CAIRN.INFO : Matières à réflexion

1Une des spécificités et un des premiers moteurs de l’interdisciplinarité au Brésil se situent au niveau du système d’évaluation des programmes de post-graduation, qui inclut un traitement spécifique pour les formations interdisciplinaires. Il a un effet d’entraînement sur les politiques des autres acteurs (universités et agences de financement), qui peuvent par ailleurs développer leurs propres politiques et mécanismes. L’évaluation d’un programme de post-graduation est un élément fondamental de l’évaluation de la recherche au Brésil ; c’est ainsi un des critères importants pris en compte dans la sélection de projets de recherche ou de bourses auxquels candidatent des chercheurs ou des étudiants (liés à un programme de post-graduation).

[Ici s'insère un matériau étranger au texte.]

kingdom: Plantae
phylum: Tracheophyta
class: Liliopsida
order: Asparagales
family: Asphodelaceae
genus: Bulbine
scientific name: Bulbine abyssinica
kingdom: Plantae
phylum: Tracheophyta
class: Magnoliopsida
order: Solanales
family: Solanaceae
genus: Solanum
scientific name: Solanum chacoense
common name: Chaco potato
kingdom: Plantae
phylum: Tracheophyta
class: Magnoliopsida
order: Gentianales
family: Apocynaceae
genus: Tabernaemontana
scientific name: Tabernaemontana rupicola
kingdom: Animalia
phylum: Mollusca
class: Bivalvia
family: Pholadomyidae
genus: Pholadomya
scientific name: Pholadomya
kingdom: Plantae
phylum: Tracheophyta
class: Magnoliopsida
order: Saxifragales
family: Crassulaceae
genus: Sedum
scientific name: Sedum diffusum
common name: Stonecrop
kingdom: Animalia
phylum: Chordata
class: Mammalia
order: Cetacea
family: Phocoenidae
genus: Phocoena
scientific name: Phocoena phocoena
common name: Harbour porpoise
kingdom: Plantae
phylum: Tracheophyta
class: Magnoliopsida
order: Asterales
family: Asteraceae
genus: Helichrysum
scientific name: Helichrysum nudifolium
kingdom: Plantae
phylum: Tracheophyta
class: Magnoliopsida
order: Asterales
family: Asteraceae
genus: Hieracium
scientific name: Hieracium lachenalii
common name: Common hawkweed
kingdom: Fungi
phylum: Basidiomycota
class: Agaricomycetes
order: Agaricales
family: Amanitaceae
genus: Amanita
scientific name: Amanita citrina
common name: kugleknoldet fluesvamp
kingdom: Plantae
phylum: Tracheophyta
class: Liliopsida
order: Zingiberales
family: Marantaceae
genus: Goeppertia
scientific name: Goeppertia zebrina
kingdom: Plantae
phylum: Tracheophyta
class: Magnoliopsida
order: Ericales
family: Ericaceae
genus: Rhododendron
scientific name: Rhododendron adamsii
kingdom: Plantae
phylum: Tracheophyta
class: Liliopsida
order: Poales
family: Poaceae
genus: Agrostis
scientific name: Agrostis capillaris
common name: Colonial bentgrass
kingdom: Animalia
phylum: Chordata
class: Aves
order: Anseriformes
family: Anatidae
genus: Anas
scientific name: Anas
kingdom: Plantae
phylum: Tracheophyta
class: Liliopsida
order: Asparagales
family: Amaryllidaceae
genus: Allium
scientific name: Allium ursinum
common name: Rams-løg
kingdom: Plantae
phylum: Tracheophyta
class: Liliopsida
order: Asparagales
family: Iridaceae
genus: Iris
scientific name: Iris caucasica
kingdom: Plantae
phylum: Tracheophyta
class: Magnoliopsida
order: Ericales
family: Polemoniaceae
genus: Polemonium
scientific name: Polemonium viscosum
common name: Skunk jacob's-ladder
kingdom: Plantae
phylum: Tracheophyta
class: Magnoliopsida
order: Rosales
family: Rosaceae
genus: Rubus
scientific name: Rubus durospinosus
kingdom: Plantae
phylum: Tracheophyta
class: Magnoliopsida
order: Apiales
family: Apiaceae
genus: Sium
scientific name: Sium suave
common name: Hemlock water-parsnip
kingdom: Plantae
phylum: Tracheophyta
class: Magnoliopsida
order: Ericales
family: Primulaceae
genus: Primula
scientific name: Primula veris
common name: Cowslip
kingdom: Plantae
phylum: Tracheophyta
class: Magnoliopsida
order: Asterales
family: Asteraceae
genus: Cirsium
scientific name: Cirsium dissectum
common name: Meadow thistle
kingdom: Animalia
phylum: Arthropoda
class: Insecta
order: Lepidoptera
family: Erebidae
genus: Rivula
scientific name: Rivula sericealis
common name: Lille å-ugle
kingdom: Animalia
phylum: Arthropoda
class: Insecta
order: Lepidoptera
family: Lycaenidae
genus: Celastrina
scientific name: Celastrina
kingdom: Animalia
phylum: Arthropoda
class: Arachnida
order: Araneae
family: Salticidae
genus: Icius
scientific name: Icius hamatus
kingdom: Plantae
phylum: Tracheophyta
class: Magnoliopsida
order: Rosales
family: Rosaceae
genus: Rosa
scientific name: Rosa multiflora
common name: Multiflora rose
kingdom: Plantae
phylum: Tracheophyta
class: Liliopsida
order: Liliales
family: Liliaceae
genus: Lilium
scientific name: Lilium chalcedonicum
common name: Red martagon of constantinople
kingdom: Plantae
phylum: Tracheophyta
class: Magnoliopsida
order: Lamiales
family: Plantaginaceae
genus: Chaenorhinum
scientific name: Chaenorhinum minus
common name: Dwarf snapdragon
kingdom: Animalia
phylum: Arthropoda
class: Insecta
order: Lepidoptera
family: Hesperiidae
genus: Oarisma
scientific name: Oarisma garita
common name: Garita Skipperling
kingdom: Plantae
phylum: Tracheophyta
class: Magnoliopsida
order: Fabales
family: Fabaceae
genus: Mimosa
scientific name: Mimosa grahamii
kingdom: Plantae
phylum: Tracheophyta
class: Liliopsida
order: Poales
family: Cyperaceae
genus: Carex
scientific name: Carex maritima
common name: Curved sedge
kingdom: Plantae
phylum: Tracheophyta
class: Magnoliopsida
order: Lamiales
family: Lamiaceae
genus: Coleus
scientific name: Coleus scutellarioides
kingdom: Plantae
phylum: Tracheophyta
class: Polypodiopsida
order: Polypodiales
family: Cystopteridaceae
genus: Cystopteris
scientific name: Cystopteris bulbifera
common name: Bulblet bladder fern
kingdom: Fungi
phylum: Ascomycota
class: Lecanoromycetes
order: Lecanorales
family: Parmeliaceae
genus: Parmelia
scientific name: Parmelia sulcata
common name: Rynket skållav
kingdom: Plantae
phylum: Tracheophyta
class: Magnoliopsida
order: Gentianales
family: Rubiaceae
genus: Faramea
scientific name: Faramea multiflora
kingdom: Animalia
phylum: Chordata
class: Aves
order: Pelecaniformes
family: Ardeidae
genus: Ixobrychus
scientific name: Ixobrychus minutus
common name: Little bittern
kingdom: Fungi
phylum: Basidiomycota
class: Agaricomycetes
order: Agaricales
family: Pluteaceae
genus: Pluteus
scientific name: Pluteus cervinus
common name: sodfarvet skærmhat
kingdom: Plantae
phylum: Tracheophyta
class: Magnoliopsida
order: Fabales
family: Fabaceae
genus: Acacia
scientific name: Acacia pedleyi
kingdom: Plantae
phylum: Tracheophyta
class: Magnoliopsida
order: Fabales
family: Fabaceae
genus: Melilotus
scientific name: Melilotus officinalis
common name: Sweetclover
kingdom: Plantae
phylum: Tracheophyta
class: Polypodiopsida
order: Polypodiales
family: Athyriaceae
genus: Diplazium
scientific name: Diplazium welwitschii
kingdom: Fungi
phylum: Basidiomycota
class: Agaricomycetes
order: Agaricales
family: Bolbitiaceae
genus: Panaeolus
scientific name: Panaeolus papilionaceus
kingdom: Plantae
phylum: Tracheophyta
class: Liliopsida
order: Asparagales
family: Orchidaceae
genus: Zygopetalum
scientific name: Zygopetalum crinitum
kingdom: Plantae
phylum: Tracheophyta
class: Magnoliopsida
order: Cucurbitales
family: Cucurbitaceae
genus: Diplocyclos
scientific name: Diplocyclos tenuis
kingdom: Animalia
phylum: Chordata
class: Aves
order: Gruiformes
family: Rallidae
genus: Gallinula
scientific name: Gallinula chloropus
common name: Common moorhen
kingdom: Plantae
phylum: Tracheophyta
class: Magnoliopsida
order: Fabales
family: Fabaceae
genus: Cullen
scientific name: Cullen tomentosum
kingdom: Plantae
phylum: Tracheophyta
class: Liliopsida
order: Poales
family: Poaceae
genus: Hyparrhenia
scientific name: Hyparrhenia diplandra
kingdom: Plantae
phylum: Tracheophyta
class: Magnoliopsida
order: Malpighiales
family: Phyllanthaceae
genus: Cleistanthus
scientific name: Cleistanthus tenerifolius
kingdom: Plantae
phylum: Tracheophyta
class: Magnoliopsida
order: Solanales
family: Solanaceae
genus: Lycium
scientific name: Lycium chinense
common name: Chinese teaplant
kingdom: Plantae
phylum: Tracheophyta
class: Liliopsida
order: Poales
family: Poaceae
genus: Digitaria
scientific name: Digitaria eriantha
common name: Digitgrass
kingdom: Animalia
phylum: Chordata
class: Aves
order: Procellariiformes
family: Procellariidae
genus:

2La Coordination pour le perfectionnement du personnel de l’enseignement supérieur (Capes) organise un système d’évaluation des programmes de post-graduation depuis 1976. En complément d’une taxonomie disciplinaire assez classique, elle inclut une catégorie multidisciplinaire comprenant :

  • enseignement des sciences et mathématiques ;
  • matériaux ;
  • biotechnologie ;
  • une catégorie interdisciplinaire, comprenant :
    • sciences environnementales et agraires ;
    • sciences sociales et humaines ;
    • ingénierie/technologie/gestion ;
    • sciences de la santé et biologiques.

3La Capes distingue comme suit multidisciplinarité et interdisciplinarité :

  • la multidisciplinarité représente une avancée dans le traitement d’un problème de recherche complexe, du fait qu’elle présuppose son traitement selon diverses perspectives théorico-méthodologiques. Le terme « multidisciplinaire » signifie une étude qui agrège différentes aires de la connaissance sur un ou plusieurs thèmes, chaque aire préservant sa méthodologie et son indépendance ;
  • l’interdisciplinarité présuppose une forme de production de connaissance, car elle implique échanges théoriques et méthodologiques, génération de nouveaux concepts et méthodologies, et degrés croissants d’intersubjectivité, en visant à atteindre la nature multiple de phénomènes de complexité majeure. Le terme « interdisciplinaire » signifie la convergence d’au moins deux aires de la connaissance n’appartenant pas à une même classe, qui contribue à une avancée des frontières de la science et de la technologie, transfère des méthodes d’une aire vers une autre en créant de nouvelles connaissances et disciplines, fait surgir un nouveau profil professionnel distinct, et avec une formation de base solide et intégrative. D’un programme interdisciplinaire sont attendues une génération de connaissances et une qualité de ressources humaines formées, qui seront plus grandes que la somme des contributions individuelles des parties engagées.

4Sur les 2 718 programmes de post-graduation existant actuellement, 192 sont interdisciplinaires (7 %) et 283 sont multidisciplinaires (10 %). Le résultat des soumissions de programmes en 2011 montre une tendance intéressante : sur les 19 nouveaux programmes acceptés, 8 sont multidisciplinaires (42 %) – dont 4 interdisciplinaires (21 %).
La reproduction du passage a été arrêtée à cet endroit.